◆ **Material for this exercise**
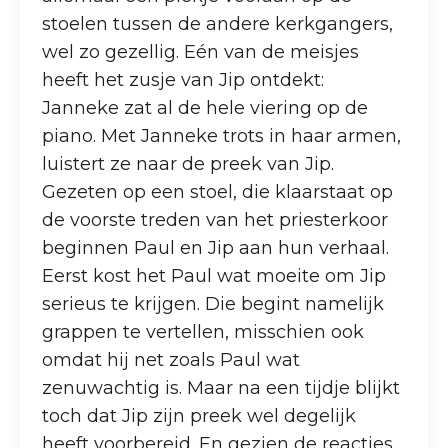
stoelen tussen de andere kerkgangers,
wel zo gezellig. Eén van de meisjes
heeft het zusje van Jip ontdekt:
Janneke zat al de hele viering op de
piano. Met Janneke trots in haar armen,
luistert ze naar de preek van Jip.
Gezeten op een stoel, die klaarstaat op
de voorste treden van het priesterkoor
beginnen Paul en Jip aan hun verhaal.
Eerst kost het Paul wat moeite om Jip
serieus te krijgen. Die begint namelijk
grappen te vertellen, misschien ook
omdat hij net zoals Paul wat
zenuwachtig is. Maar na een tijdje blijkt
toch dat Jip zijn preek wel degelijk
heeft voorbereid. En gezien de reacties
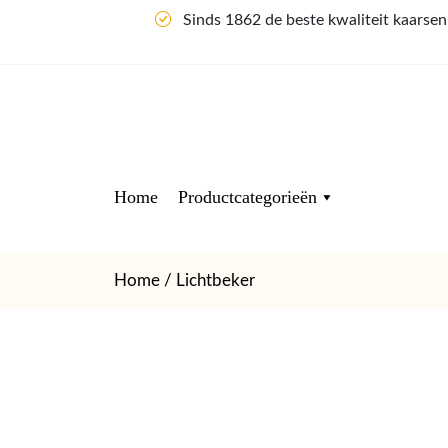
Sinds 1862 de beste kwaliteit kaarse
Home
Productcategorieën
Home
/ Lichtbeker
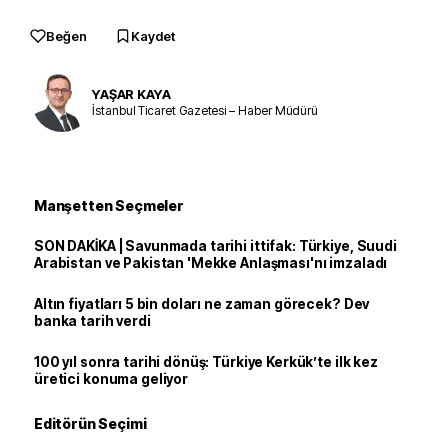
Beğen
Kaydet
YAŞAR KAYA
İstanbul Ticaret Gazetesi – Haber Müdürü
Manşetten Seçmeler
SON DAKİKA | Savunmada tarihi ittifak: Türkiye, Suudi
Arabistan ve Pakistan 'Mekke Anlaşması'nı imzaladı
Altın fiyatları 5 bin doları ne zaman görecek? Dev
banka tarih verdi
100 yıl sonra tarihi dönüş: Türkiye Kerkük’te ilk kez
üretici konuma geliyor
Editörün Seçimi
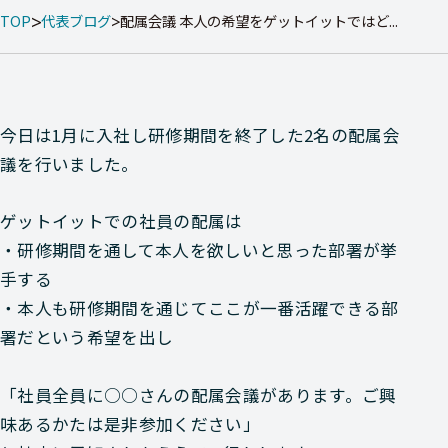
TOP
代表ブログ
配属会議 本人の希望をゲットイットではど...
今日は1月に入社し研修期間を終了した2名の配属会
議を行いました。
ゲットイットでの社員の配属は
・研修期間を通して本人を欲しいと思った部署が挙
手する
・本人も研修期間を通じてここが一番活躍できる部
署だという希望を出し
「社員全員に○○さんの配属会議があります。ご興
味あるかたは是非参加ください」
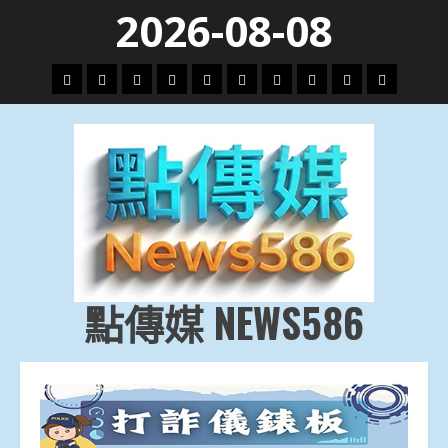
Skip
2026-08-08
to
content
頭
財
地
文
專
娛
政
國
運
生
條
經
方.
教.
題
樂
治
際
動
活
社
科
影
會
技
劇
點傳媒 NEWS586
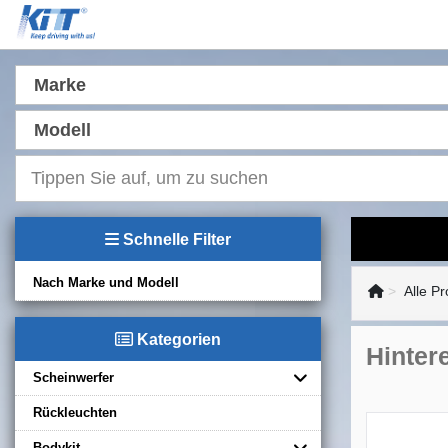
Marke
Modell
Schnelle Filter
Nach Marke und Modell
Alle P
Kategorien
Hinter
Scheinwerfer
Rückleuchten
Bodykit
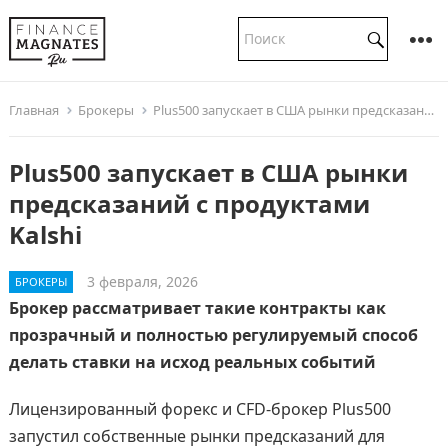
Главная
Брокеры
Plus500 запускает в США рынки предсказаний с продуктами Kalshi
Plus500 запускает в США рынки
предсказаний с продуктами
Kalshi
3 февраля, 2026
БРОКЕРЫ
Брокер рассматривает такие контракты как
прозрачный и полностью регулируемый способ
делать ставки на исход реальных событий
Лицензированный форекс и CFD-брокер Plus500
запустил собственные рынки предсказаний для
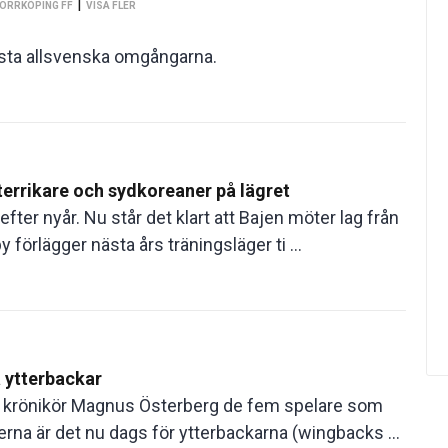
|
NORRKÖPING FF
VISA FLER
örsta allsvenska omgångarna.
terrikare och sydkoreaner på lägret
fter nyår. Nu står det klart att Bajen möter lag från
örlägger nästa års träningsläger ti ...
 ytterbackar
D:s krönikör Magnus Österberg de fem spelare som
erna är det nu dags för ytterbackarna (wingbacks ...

◆ **Directive**
Rewrite the rows starting with the line that contains "Sinds 1862 de beste kwaliteit kaarse" and going on through the line that contains "Editörün Seçimi", replacing "Lichtbeker" with "Kaarshouder" and keeping everything else unchanged. Omit the pictures from your answer.

◆ **Output below**
Sinds 1862 de beste kwaliteit kaarse
Home
Productcategorieën
Home
/ Kaarshouder
Beğen
Kaydet
YAŞAR KAYA
İstanbul Ticaret Gazetesi – Haber Müdürü
Manşetten Seçmeler
SON DAKİKA | Savunmada tarihi ittifak: Türkiye, Suudi
Arabistan ve Pakistan 'Mekke Anlaşması'nı imzaladı
Altın fiyatları 5 bin doları ne zaman görecek? Dev
banka tarih verdi
100 yıl sonra tarihi dönüş: Türkiye Kerkük’te ilk kez
üretici konuma geliyor
Editörün Seçimi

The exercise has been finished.